By Stephen Bernard, AP
Friday, July 30, 2010

Stocks drop after 2Q GDP growth slows

NEW YORK — Stocks fell and interest rates rose in the Treasury market Friday after the government said the economy grew at a slower pace than expected during the second quarter.

The Commerce Department said the gross domestic product, the broadest measure of the economy, grew at an annual pace of 2.4 percent from April to June. That’s less than the 2.5 percent economists polled by Thomson Reuters had forecast.

The Dow Jones industrial average fell 52 points in morning trading. The other major stock indexes also fell.

Losses moderated after the University of Michigan/Reuters consumer sentiment index for July rose slightly more than expected.

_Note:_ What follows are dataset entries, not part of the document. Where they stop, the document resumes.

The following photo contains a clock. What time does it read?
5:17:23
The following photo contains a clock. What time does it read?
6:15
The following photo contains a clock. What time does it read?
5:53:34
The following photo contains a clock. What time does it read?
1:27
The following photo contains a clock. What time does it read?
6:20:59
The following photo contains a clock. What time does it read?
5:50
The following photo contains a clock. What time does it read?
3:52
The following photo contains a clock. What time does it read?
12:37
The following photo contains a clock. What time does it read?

But investors’ focus was on the GDP, which confirmed their belief that the recovery is weakening as unemployment remains high and government stimulus programs end. Consumers cut back on their spending because of job worries and companies spent less to rebuild inventories.

The figure was especially discouraging after the government revised first-quarter growth to a pace of 3.7 percent from 2.7 percent.

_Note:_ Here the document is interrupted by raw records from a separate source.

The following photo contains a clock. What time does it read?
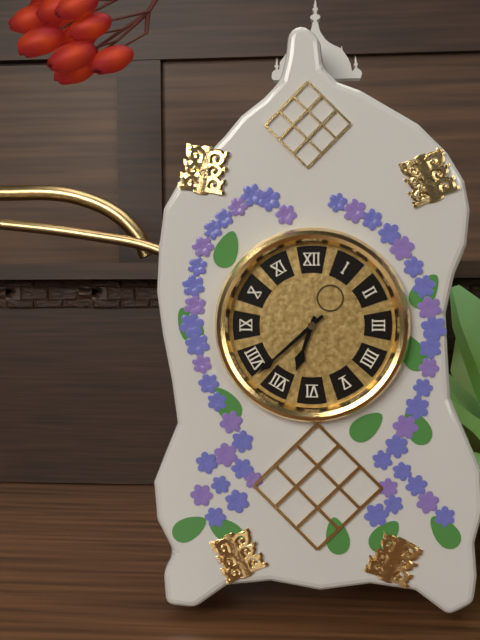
6:38
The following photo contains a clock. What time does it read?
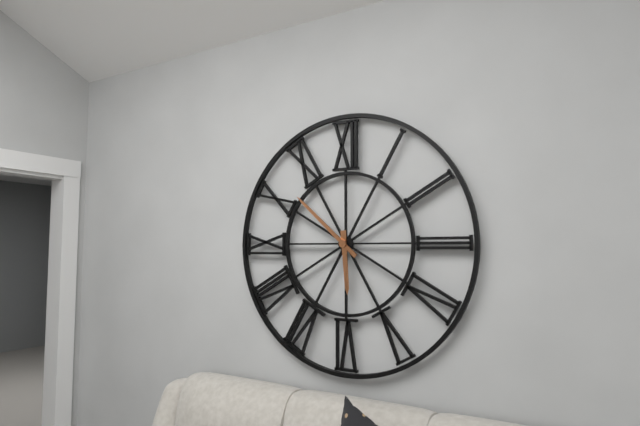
5:52
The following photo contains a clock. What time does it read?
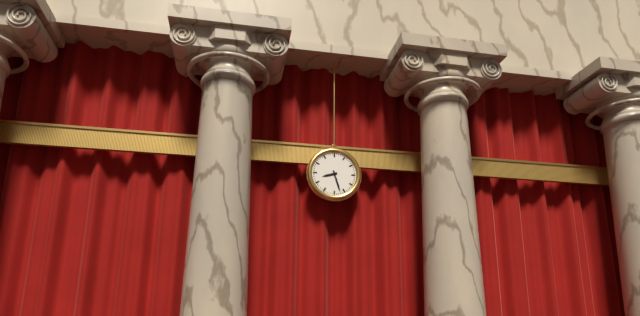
8:27
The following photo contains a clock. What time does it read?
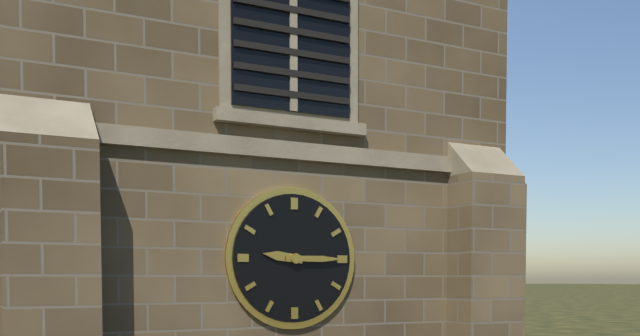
9:15
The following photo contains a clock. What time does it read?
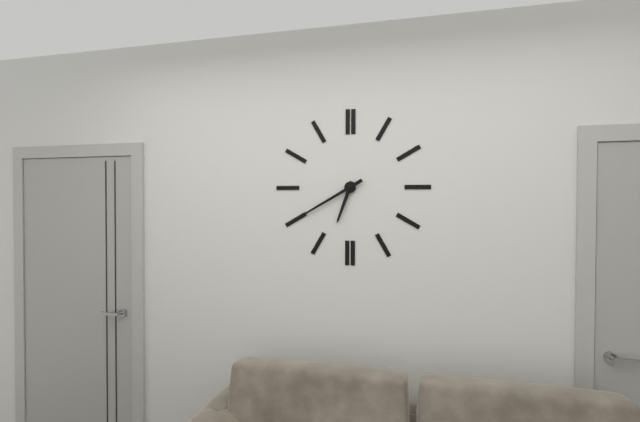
6:40
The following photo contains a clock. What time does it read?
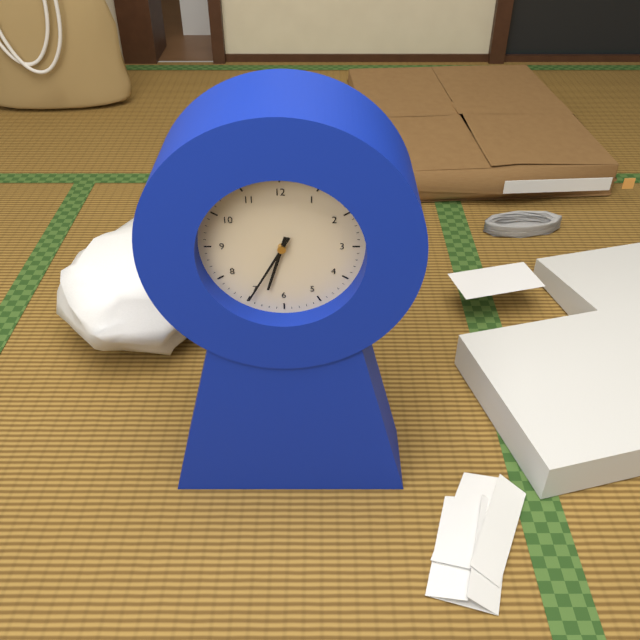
6:35
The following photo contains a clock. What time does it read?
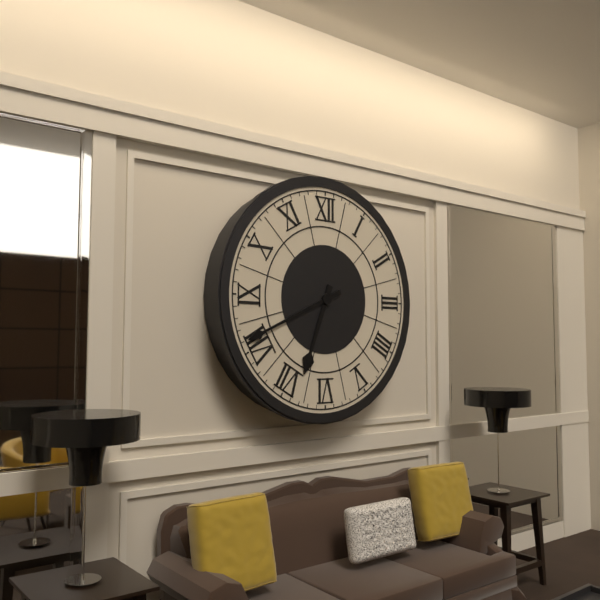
6:41
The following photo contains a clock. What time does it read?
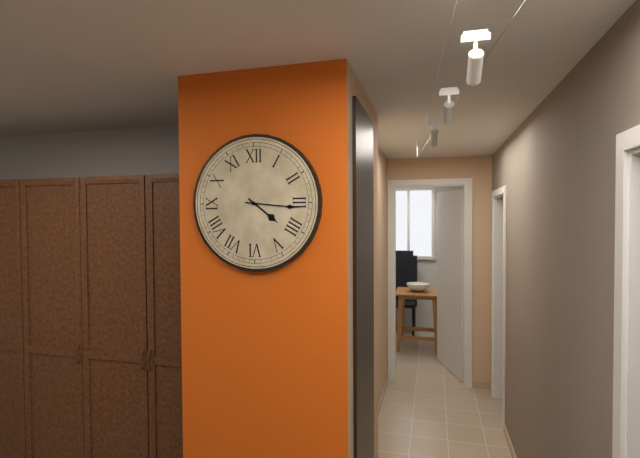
4:16
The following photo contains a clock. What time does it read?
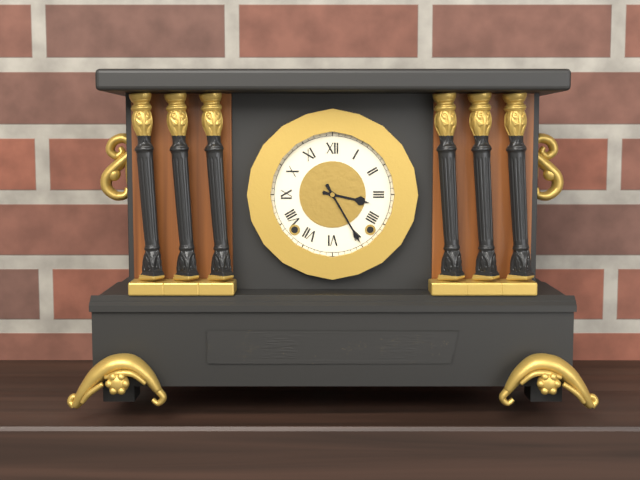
3:25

The Dow Jones industrial average entered the last day of July up 7.1 percent for the month. The market’s big gains have come on strong corporate earnings and profit forecasts that conflict with economic reports that point to a slowdown.

In the past few days, however, investors have been more focused on economic reports. Disappointing numbers on housing and unemployment and cautious words from the Federal Reserve have sent stocks lower.

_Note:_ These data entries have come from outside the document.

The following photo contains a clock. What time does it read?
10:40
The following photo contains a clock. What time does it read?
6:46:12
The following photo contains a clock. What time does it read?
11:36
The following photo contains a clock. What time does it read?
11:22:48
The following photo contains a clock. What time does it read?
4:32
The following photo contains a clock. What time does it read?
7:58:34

In morning trading, the Dow Jones industrial average fell 52.00, or 0.5 percent, to 10,414.03. The Standard & Poor’s 500 index dropped 6.05, or 0.6 percent, to 1,095.48, while the Nasdaq composite index fell 17.17, or 0.8 percent, to 2,234.52.

About two stocks fell for every one that rose on the New York Stock Exchange where volume came to 147.1 million shares.

The disappointing GDP report sent investors into the safety of the Treasury market, which drove interest rates lower. The yield on the 10-year Treasury note, which moves opposite its price, fell to 2.94 percent from 2.99 percent late Thursday. Its yield is used to set rates on mortgages and other consumer loans.

The final reading of the University of Michigan consumer sentiment index for July rose to 67.8 compared with a preliminary reading of 66.5. Economists expected it to increase to 67.

A better-than-expected report on manufacturing in the Midwest did little to ease investors’ concerns. The Chicago Purchasing Managers Index rose unexpectedly to 62.3 this month from 59.1 last month. Economists were expecting a drop to 56.5.

European markets fell after reports that Spain’s credit rating is likely to be cut by Moody’s Investors Service. The potential downgrade comes as the country’s unemployment rate jumped to a 13-year high of 20.09 percent and the government continues to grapple with rising debt problems.

Losses also accelerated in Europe after the weak GDP report.

Spain’s IBEX 35 fell 2 percent. Britain’s FTSE 100 fell 0.8 percent, Germany’s DAX index dropped 0.8 percent, and France’s CAC-40 fell 0.8 percent. Japan’s Nikkei stock average fell 1.6 percent.